When the line containing "vfov_deg: 13.0" appears in the entries below, begin printing there and stop after the line containing "f_number: 2.2"; print each of those lines exactly and no other line.

#### [Record excerpts]
────────────────
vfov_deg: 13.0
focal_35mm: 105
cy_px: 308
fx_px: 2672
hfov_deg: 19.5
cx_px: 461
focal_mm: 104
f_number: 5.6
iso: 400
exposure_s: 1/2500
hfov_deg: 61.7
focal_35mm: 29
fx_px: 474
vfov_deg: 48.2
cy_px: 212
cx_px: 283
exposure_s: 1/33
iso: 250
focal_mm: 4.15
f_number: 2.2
────────────────
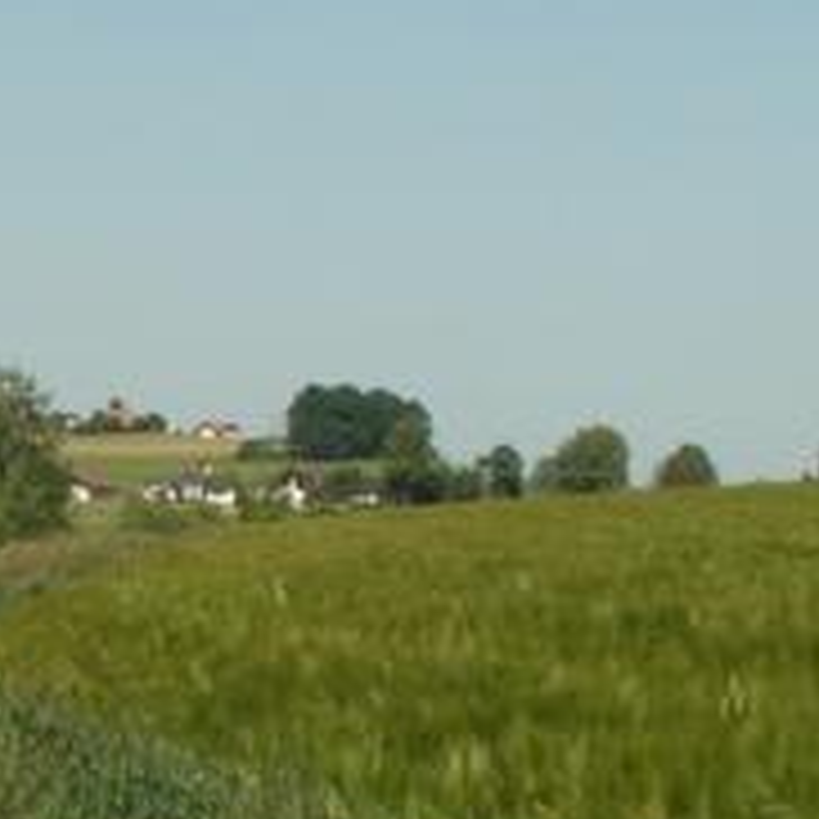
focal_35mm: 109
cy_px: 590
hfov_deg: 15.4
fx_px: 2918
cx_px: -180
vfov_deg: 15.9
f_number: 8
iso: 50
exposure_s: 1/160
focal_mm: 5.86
────────────────
#### [Task result]
vfov_deg: 13.0
focal_35mm: 105
cy_px: 308
fx_px: 2672
hfov_deg: 19.5
cx_px: 461
focal_mm: 104
f_number: 5.6
iso: 400
exposure_s: 1/2500
hfov_deg: 61.7
focal_35mm: 29
fx_px: 474
vfov_deg: 48.2
cy_px: 212
cx_px: 283
exposure_s: 1/33
iso: 250
focal_mm: 4.15
f_number: 2.2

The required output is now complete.